Es geht Schlag auf Schlag für Ignazio Cassis (56): Heute die Wahl in die Landesregierung, am Freitag wird der Tessiner aller Voraussicht nach erfahren, welches Departement er in den kommenden Jahren führen wird. Vier Varianten sind denkbar:
Variante 1: Ersatz für Burkhalter
Cassis bekommt das Aussendepartement EDA, alle anderen machen weiter wie bisher. Für diese Variante spricht sehr viel: Der Posten des Aussenministers wird frei, und kein amtierender Bundesrat will ihn so richtig – wenn auch nur aus parteipolitischem Kalkül. Denn im EDA sind derzeit wenig Lorbeeren zu holen: Die wichtigste Frage der nächsten Jahre – die Beziehungen der Schweiz zur EU – hängt wie ein Damoklesschwert über dem Amt. Wahrscheinlichkeit, dass es so kommt: 85 Prozent.
Variante 2: Kleine Rochade mit Berset
Cassis bekommt das Innendepartement EDI. Denn es gibt Stimmen im Bundeshaus, die glauben, dass SP-Innenminister Alain Berset (45) Lust hat, ein paar Flugmeilen zu sammeln und darum einen Wechsel ins EDA anstrebt. Das arbeitsintensive Feld der Gesundheits-, Sozial-, und Kulturpolitik sei dem vielsprachigen Freiburger ein bisschen zu klein geworden.
Allerdings gibt es drei grosse Aber: Erstens ist (siehe Variante 1) im EDA derzeit kein Blumentopf zu gewinnen – erst recht nicht für einen Linken.
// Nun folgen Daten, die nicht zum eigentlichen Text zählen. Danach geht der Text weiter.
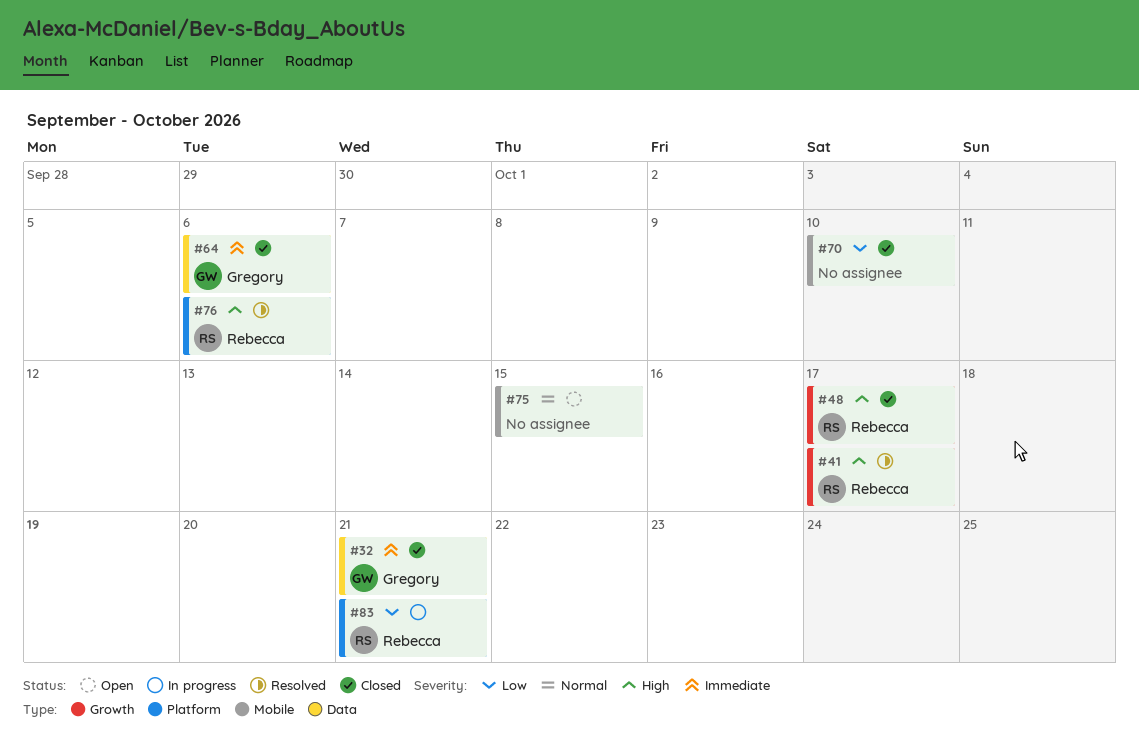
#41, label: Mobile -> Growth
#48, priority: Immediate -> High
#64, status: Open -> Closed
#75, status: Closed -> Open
Dass Berset dieses Amt übernimmt, kann nicht im Sinn der SP sein.
Zweitens: Vor der schwierigen Abstimmung über die Rentenreform am Sonntag das Departement zu wechseln, könnte wie Fahnenflucht aussehen.
Und drittens: Berset werden Ambitionen nachgesagt, das Finanzdepartement zu übernehmen. Und da Ueli Maurer in zwei Jahren zurücktreten dürfte, müsste er gar nicht mehr so lange warten auf sein Wunschdepartement. Wahrscheinlichkeit: 5 Prozent.
Variante 3: Kleine Rochade mit Sommaruga
Cassis wird Asylminister. Denn auch SP-Bundesrätin Simonetta Sommaruga (57) wird Interesse an der Aussenpolitik nachgesagt. Und ehrlich gesagt: Im schwierigen EU-Dossier steckt sie ohnehin schon bis zum Hals.
Andererseits wird wahrscheinlich im kommenden Jahr mit dem angekündigten Rücktritt von Doris Leuthard (54) das Infrastrukturdepartement Uvek frei – ebenfalls ein linkes Wunschdepartement. Wahrscheinlichkeit: 7 Prozent.
Variante 4: Kleine Rochade mit Parmelin
Cassis muss, wie viele Neulinge, die Armee übernehmen. Das wäre der Fall, wenn die SVP ihre staatspolitische Verantwortung als Initiantin der erfolgreichen Masseneinwanderungs-Initiativen und dem angekündigten Volksbegehren zur Kündigung der Personenfreizügigkeit übernehmen und das EU-Dossier selbst in die Hand nehmen würde. Guy Parmelin (57) würde dann ins EDA wechseln.
Doch Parmelin hat im Verteidigungsdepartement zu viele offene Baustellen und kann eigentlich nicht wechseln. Und dass die SVP ihren Wahlkampfschlager «EU-No» aus den Händen gibt, ist auch nicht anzunehmen. Wahrscheinlichkeit: 3 Prozent.
Dass Cassis Wirtschafts-, Verkehrs- oder Finanzminister wird, ist gänzlich ausgeschlossen: Denn Johann Schneider-Ammann (65), Leuthard und Ueli Maurer (66) werden bald Abschied aus dem Bundesrat nehmen. Dass sie für die letzten Monate noch ein neues Departement übernehmen, kann ausgeschlossen werden.